DATA SUPPLIED =>
-- Opening Marker --

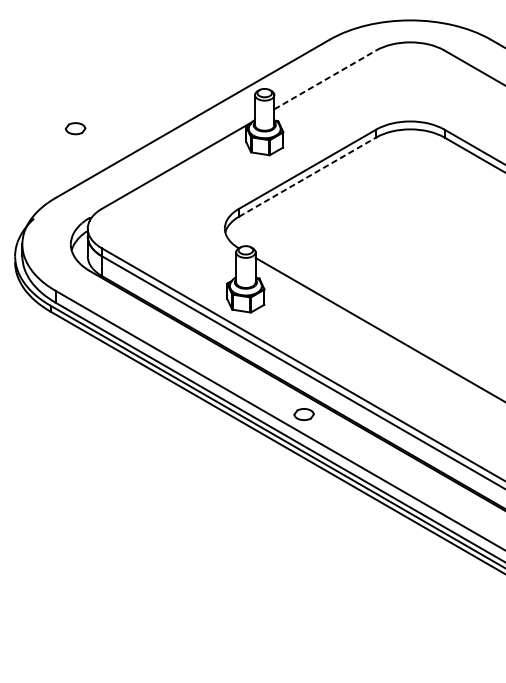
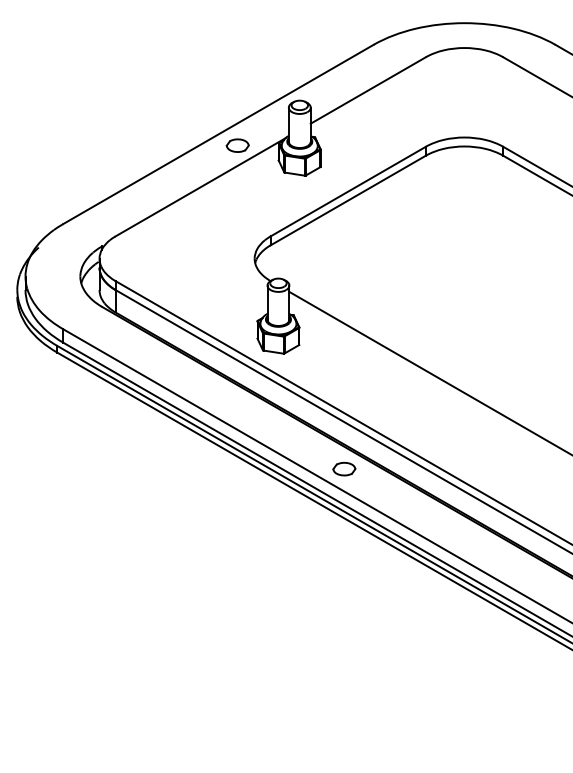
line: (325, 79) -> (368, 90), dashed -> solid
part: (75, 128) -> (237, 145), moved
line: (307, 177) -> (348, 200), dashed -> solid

-- Closing Marker --
-- Opening Marker --

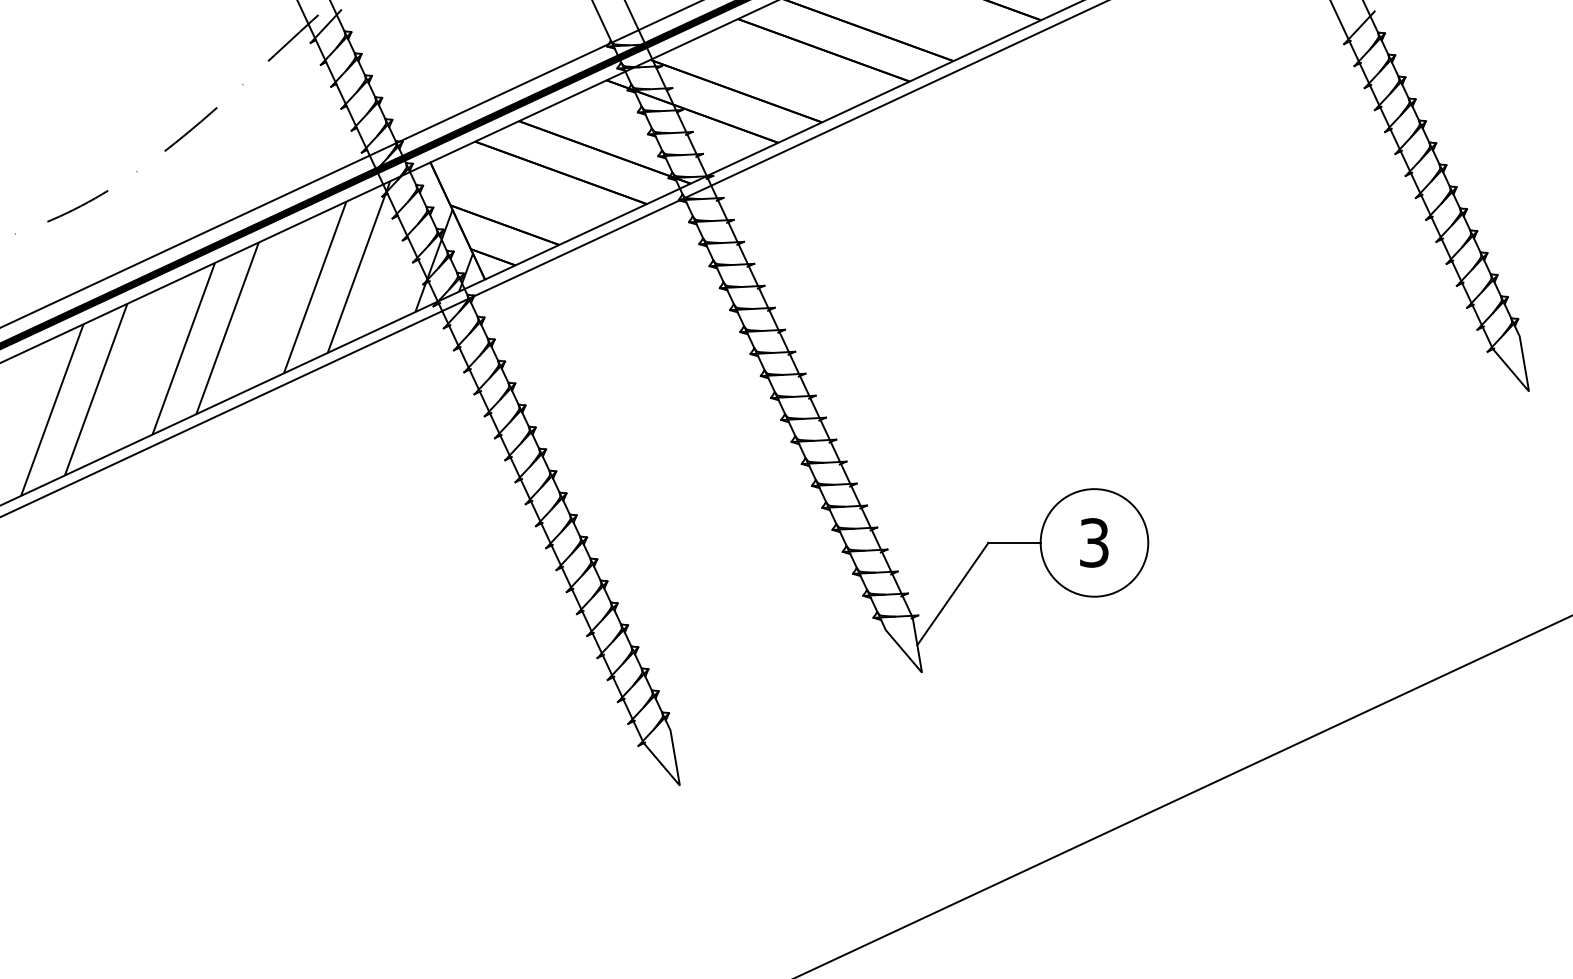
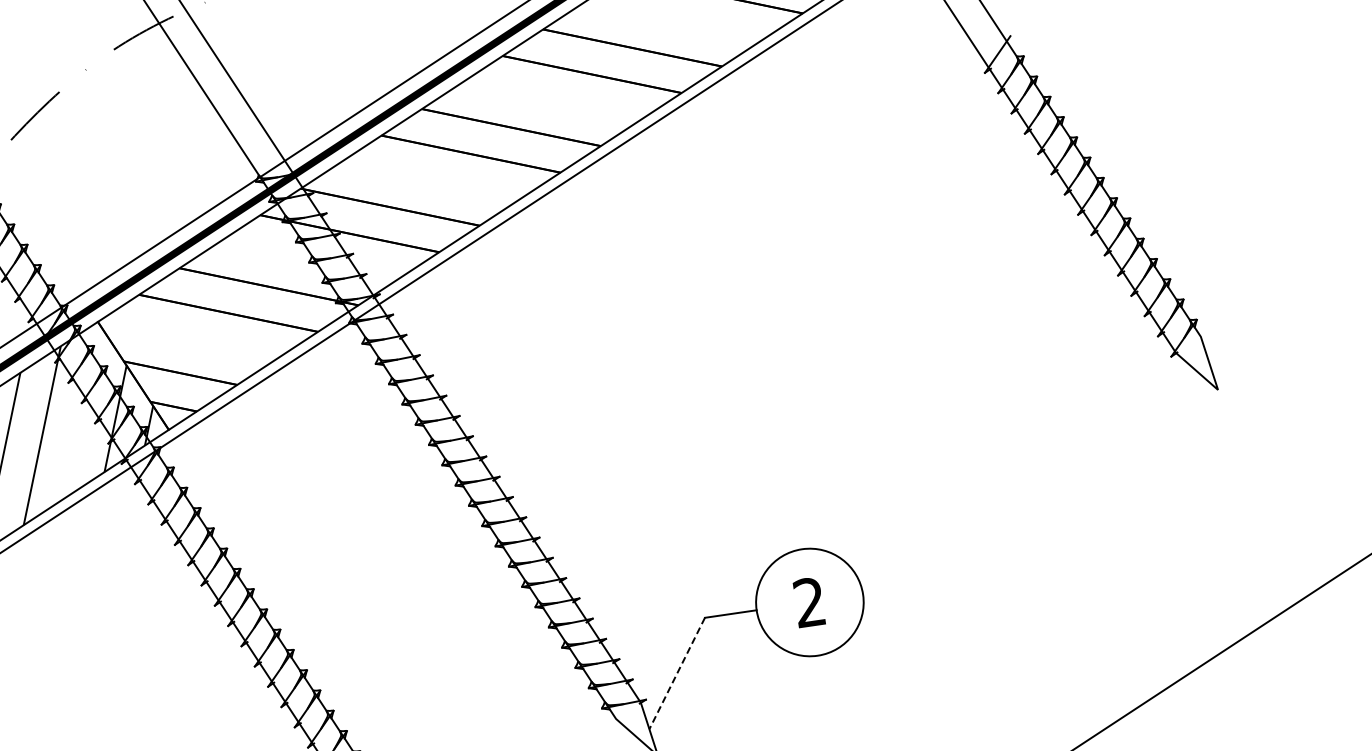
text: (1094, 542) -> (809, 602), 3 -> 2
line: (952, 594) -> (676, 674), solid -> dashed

-- Closing Marker --

PROBLEM TO SOLVE => Among the entries above, the lines between the ones containing "line: (325, 79) -> (368, 90), dashed -> solid" and "line: (307, 177)", inclusive, are to be transcribed exactly. No other line is to be given.

ANSWER SPACE =>
line: (325, 79) -> (368, 90), dashed -> solid
part: (75, 128) -> (237, 145), moved
line: (307, 177) -> (348, 200), dashed -> solid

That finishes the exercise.